Print Page
News & Press: International News

HMRC hails three tax avoidance victories

Tuesday, 21 August 2012   (0 Comments)
Posted by: SAIT Technical
Share |


HM Revenue and Customs (HMRC) has trumpeted three victories in the courts last month against complex tax avoidance schemes.

The Revenue said the decisions had potentially stopped as much as £200m being lost.

Its director general of business tax, Jim Harra, said: "HMRC will challenge tax avoidance relentlessly."

However, Mike Warburton of accountants Grant Thornton said HMRC was not winning every case that came to court.

"It may be that they are winning at the moment, but that is not always the case and three does not make a trend," he said.

"Having said that, it is undoubtedly the case that the courts have been finding against complex tax avoidance schemes.

"But in these three cases the Revenue has won for quite different reasons," he added.

'Firing a broadside'

One of the three cases was heard in the Court of Appeal and involved an artificial scheme, back in 2003-04, to avoid capital gains tax on the £10m profit from the sale of a business.

The two other cases were dealt with by tax tribunals, part of the judicial tribunal system, that deal with tax law cases.

Mr Harra said: "We have now had three major court successes in avoidance cases in the last month alone and I hope this sends a very clear message: These schemes don't come cheap, you carry a serious risk that you'll end up paying the tax and interest on top of a set-up charge which can run into the hundreds of thousands of pounds."
★ ★ ★ ★
- _WHAT YOU NEED TO DO_:
(A) Turn the paragraph of the tax avoidance article that begins "One of the three cases was heard" into a short bulleted list that keeps its main facts.
(B) Name every sum of money that the tax avoidance article mentions.
(C) Pick up the tax avoidance article after its last sentence and continue writing it.
The listing that comes next has no connection to the tax avoidance article.

- _SOURCE DATA_:
★ ★ ★ ★
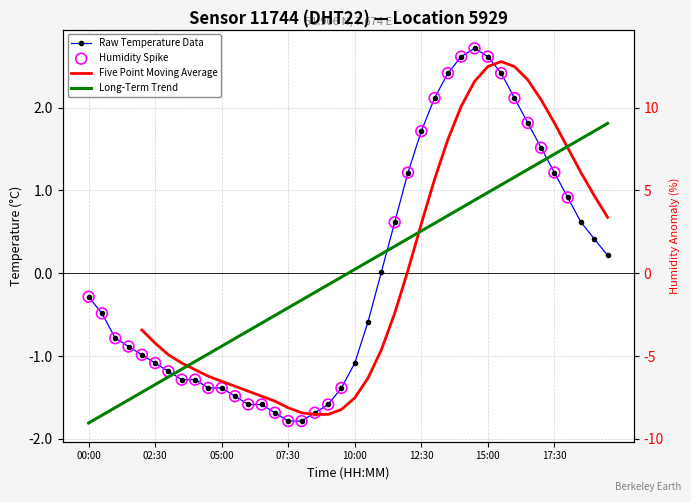

Between 03:00 and 11:30, which is larger?

11:30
★ ★ ★ ★
- _RESPONSES IN ORDER_:
(A)
- Heard in the Court of Appeal
- Involved an artificial scheme from 2003-04
- The scheme sought to avoid capital gains tax on a £10m profit from the sale of a business

(B)
- £200m: the amount the decisions may have stopped from being lost
- £10m: the profit from the sale of a business in the Court of Appeal case
- Hundreds of thousands of pounds: the possible size of a scheme's set-up charge

(C)
John Whiting, of the Chartered Institute of Taxation (CIOT), said: "There is a message here to taxpayers that HMRC has not gone soft, but these cases are part of the normal ebb and flow - you win some, you lose some."

But Ronnie Ludwig, at accountants Saffery Champness, said HMRC was firing a broadside at all such schemes.

"This shows they are determined to take a stand against complex tax avoidance schemes," he said.

HMRC has been engaged in a renewed drive to recover unpaid tax since 2005, when it first won the power to flush out untaxed income hidden in offshore bank accounts.

More recently it has published photographs of the top-20 most wanted criminals who have dodged tax, typically by VAT frauds or smuggling cigarettes.

Earlier this month it sent penalty notices to about 500,000 people, demanding they pay up at least £1,200 each for failing to submit their self-assessment tax returns.

But it was also criticised last year by MPs on the public accounts committee for supposedly cutting "cosy" deals to settle the complicated tax affairs of big companies such as Vodafone and Goldman Sachs.

More recently though, the National Audit Office found that five of those big settlements had been reasonable.



Section 240A of the Tax Administration Act, 2011 (as amended) requires that all tax practitioners register with a recognized controlling body before 1 July 2013. It is a criminal offense to not register with both a recognized controlling body and SARS.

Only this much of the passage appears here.